(Saved data entries)
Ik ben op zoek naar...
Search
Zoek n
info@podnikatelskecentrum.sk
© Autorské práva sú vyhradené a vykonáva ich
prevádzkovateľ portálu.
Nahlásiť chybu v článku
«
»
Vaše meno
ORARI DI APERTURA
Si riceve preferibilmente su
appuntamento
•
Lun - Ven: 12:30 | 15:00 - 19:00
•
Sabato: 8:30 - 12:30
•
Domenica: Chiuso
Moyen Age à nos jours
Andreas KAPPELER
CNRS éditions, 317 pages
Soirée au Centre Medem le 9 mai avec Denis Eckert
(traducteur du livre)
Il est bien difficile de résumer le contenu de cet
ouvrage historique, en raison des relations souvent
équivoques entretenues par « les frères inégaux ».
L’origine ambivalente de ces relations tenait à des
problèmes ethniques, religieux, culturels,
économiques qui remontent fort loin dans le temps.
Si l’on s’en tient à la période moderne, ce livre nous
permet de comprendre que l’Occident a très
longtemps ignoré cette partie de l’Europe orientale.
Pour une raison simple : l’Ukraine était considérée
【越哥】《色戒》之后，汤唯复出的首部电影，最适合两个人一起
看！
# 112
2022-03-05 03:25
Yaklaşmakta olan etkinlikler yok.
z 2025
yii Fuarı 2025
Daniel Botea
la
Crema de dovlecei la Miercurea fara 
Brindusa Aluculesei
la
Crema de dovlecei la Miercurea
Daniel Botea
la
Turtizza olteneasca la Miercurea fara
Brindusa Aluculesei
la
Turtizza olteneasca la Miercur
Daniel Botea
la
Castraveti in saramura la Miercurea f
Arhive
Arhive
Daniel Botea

WHAT THE EXERCISE ASKS — Rewrite the material above, replacing each "Arhive" with "Archive" and keeping everything else the same.

YOUR RESPONSE —
Ik ben op zoek naar...
Search
Zoek n
info@podnikatelskecentrum.sk
© Autorské práva sú vyhradené a vykonáva ich
prevádzkovateľ portálu.
Nahlásiť chybu v článku
«
»
Vaše meno
ORARI DI APERTURA
Si riceve preferibilmente su
appuntamento
•
Lun - Ven: 12:30 | 15:00 - 19:00
•
Sabato: 8:30 - 12:30
•
Domenica: Chiuso
Moyen Age à nos jours
Andreas KAPPELER
CNRS éditions, 317 pages
Soirée au Centre Medem le 9 mai avec Denis Eckert
(traducteur du livre)
Il est bien difficile de résumer le contenu de cet
ouvrage historique, en raison des relations souvent
équivoques entretenues par « les frères inégaux ».
L’origine ambivalente de ces relations tenait à des
problèmes ethniques, religieux, culturels,
économiques qui remontent fort loin dans le temps.
Si l’on s’en tient à la période moderne, ce livre nous
permet de comprendre que l’Occident a très
longtemps ignoré cette partie de l’Europe orientale.
Pour une raison simple : l’Ukraine était considérée
【越哥】《色戒》之后，汤唯复出的首部电影，最适合两个人一起
看！
# 112
2022-03-05 03:25
Yaklaşmakta olan etkinlikler yok.
z 2025
yii Fuarı 2025
Daniel Botea
la
Crema de dovlecei la Miercurea fara 
Brindusa Aluculesei
la
Crema de dovlecei la Miercurea
Daniel Botea
la
Turtizza olteneasca la Miercurea fara
Brindusa Aluculesei
la
Turtizza olteneasca la Miercur
Daniel Botea
la
Castraveti in saramura la Miercurea f
Archive
Archive
Daniel Botea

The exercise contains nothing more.